¿Estamos en una dictadura democrática?
El concepto de “dictadura democrática” puede sonar contradictorio, pero describe con inquietante precisión la realidad que vivimos. En teoría, habitamos un Estado de Derecho con instituciones que deberían garantizar la igualdad ante la ley, la transparencia y la rendición de cuentas. Sin embargo, en la práctica, asistimos a una degradación institucional en la que la democracia se vacía de contenido y se convierte en una fachada que encubre privilegios, impunidad y corrupción.
Los permanentes escándalos de corrupción han dejado de sorprender. Se suceden con una frecuencia que anestesia a la ciudadanía, mientras la Fiscalía y el Poder Judicial se muestran complacientes, cuando no cómplices.
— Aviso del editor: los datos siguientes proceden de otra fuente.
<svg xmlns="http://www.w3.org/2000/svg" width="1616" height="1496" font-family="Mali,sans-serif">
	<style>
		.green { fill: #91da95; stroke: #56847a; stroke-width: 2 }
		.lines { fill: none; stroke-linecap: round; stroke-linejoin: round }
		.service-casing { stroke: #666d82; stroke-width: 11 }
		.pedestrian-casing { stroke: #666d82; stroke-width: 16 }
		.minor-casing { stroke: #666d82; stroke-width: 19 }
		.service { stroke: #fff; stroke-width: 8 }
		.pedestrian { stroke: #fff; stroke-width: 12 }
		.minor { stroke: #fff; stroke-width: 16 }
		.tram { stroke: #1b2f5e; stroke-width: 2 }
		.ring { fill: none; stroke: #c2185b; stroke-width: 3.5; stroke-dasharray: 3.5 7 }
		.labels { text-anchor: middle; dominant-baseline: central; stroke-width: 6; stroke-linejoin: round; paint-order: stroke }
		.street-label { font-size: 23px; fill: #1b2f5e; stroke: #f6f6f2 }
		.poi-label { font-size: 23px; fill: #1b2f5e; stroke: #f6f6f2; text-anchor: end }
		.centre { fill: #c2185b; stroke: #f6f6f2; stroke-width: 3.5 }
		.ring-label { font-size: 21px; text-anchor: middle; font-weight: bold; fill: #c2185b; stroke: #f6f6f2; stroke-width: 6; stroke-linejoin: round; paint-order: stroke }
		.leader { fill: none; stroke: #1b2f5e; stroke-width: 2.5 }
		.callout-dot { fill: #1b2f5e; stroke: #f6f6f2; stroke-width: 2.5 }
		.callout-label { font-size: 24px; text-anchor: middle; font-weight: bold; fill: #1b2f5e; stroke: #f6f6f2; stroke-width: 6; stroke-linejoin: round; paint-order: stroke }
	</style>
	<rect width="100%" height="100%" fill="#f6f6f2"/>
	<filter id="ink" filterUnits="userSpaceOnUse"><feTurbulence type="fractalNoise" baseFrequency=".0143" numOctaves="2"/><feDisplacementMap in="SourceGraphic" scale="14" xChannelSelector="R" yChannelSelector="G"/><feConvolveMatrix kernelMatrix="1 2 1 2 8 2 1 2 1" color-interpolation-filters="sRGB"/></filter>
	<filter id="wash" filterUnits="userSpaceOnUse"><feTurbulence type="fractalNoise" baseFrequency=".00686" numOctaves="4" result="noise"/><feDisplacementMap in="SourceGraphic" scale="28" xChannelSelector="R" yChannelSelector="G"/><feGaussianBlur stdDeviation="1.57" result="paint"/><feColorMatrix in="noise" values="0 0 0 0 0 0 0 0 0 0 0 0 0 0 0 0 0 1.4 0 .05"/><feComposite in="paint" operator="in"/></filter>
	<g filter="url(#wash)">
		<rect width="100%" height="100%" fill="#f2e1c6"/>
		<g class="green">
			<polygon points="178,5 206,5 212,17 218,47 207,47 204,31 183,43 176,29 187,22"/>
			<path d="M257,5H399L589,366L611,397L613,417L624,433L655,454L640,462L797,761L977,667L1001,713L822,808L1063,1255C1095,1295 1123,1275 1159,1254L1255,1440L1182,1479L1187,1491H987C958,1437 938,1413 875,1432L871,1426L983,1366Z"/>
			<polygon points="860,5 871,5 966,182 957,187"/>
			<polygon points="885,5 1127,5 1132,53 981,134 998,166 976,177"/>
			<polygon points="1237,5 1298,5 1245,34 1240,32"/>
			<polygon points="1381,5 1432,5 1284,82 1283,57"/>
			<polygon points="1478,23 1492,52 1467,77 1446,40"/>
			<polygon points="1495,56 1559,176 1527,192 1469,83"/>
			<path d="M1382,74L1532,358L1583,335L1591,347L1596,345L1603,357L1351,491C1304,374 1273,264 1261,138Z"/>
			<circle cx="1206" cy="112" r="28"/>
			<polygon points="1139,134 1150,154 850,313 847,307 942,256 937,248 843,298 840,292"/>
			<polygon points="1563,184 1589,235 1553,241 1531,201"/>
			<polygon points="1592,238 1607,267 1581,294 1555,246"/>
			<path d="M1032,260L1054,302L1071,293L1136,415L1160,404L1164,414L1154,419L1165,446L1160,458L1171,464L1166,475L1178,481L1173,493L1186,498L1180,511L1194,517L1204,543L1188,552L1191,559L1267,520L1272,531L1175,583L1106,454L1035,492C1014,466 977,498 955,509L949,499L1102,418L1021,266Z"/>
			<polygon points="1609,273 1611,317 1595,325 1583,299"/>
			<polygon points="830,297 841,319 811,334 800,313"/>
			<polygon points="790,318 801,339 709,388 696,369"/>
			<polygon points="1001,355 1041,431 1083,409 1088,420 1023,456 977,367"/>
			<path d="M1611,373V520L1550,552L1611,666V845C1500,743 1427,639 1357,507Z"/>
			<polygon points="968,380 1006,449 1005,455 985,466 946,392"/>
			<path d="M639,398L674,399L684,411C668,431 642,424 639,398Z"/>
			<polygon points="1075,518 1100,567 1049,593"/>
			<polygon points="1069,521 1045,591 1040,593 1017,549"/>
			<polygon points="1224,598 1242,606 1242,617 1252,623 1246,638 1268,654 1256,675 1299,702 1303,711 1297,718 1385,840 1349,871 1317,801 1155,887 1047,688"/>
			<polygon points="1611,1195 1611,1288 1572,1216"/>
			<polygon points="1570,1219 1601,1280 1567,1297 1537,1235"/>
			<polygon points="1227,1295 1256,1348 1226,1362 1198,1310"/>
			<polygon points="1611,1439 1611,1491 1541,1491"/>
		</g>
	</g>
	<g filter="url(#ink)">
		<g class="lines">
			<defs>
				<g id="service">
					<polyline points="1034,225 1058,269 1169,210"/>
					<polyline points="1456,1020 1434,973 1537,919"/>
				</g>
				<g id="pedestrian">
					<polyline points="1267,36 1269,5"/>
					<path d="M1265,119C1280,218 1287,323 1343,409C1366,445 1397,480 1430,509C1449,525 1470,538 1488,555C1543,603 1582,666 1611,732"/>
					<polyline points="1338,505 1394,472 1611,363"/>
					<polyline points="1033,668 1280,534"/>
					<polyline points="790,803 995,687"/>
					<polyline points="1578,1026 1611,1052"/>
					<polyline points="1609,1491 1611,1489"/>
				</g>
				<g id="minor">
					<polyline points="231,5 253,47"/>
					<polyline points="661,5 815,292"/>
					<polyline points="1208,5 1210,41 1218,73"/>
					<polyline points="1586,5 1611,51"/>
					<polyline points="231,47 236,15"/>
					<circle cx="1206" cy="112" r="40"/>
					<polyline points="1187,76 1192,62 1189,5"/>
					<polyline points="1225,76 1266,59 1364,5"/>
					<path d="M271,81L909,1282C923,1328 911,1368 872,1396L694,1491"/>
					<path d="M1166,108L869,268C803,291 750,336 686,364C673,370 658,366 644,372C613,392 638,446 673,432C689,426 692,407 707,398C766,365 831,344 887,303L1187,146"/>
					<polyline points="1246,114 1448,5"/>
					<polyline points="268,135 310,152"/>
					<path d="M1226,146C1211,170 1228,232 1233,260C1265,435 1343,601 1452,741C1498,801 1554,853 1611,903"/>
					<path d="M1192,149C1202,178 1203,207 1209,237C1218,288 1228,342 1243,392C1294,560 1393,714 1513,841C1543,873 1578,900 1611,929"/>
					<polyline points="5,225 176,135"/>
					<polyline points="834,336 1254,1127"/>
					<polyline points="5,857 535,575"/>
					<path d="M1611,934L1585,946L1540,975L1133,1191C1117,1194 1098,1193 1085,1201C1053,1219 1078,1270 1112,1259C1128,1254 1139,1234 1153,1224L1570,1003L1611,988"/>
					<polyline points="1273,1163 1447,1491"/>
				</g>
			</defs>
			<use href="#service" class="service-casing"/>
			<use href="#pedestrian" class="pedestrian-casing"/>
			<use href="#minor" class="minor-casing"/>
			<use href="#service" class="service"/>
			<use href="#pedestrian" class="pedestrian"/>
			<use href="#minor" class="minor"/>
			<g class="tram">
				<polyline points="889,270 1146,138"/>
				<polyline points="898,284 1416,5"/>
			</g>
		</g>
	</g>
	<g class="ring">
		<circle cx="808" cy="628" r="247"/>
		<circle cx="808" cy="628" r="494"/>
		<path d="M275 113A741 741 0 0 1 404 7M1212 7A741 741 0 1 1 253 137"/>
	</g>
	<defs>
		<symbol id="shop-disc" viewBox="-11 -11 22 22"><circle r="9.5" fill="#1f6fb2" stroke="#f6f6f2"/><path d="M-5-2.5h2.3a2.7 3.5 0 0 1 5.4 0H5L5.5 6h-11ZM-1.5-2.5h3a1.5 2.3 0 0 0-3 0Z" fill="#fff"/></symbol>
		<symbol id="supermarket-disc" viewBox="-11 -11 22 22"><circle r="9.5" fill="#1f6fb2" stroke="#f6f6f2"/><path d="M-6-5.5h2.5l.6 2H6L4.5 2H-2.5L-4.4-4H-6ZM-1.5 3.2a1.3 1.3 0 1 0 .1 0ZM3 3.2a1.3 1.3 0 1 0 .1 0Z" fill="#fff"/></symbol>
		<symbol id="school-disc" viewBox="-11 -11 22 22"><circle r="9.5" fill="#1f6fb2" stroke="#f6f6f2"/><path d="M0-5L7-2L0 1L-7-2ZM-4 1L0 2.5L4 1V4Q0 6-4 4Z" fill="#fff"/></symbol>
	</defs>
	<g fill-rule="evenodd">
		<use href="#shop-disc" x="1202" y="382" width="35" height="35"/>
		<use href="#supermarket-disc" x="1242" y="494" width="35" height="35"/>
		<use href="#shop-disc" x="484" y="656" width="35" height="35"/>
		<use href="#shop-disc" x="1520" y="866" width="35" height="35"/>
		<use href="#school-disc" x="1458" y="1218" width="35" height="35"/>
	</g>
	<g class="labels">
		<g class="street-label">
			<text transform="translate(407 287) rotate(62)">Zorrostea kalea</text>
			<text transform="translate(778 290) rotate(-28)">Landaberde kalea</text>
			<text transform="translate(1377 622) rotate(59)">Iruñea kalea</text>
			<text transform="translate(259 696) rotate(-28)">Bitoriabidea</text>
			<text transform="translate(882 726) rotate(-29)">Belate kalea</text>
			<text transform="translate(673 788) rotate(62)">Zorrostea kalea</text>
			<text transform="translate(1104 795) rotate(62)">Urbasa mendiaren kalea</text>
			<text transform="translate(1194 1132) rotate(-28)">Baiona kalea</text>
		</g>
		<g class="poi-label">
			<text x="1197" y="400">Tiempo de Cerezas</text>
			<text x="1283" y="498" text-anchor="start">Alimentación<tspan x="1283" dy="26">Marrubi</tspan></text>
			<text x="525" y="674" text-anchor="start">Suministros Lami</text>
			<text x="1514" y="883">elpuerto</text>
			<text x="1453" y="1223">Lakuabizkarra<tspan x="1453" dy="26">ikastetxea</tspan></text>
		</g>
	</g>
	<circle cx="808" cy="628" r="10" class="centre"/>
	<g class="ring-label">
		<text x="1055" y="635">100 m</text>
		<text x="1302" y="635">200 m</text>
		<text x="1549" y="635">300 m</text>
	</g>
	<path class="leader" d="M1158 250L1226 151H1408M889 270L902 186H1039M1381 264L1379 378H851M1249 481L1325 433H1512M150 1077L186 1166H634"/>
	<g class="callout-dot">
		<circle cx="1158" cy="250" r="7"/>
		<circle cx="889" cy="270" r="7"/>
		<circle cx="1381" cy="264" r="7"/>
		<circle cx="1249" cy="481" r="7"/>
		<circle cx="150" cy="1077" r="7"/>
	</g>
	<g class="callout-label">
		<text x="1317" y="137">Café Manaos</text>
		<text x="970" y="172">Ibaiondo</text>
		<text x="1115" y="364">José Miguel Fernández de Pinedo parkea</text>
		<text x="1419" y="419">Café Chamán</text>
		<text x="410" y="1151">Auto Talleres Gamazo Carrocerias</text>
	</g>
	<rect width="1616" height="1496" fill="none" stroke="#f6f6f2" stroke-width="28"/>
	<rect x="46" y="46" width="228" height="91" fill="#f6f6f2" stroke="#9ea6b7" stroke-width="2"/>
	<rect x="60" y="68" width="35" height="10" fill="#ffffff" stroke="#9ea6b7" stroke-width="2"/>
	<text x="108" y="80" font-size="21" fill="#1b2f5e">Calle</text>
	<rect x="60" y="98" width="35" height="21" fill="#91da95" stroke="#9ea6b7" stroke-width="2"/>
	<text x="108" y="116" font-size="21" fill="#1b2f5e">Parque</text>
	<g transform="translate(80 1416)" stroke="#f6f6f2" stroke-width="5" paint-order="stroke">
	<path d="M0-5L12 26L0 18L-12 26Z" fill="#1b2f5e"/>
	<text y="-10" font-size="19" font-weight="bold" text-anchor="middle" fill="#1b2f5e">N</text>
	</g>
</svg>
El cajoneo de causas penales contra personeros del Estado es una constante que erosiona la credibilidad del sistema de justicia. ¿Cómo hablar de democracia cuando quienes deben garantizarla actúan como guardianes de la impunidad?
El nepotismo, instalado como práctica normalizada en el Congreso y en las instituciones públicas, tampoco recibe sanción alguna. Se reparten cargos como si fueran bienes de familia, consolidando un Estado patrimonialista donde la función pública es utilizada para enriquecer a unos pocos en detrimento de todos. Este fenómeno se complementa con el enriquecimiento ilícito de funcionarios que, desde la más alta magistratura hasta burócratas de menor rango, hacen del manejo de los bienes públicos un negocio personal.
La Municipalidad de Asunción se ha convertido en un símbolo de saqueo: bonos multimillonarios desaparecidos, servicios públicos colapsados y un festival de irregularidades administrativas que siguen sin responsables. Los audios que involucran a senadores como Yami Nal y Chaqueñito, revelando acusaciones de corrupción en el propio Parlamento, son una muestra descarnada de cómo se negocian intereses al margen del mandato popular.
En este contexto, la pregunta es inevitable: ¿podemos afirmar que vivimos en un verdadero Estado de Derecho? La respuesta parece inclinarse hacia la negación. Las instituciones existen, pero no funcionan como contrapesos; operan como engranajes de un sistema cerrado que asegura la supervivencia de una élite política y económica.
Estamos, entonces, ante una democracia de formas, pero no de fondo. Una democracia secuestrada por la corrupción y la impunidad, donde votar cada cinco años no garantiza ni justicia, ni igualdad, ni respeto a la voluntad ciudadana. Una democracia en apariencia, pero dictadura en esencia: la dictadura democrática.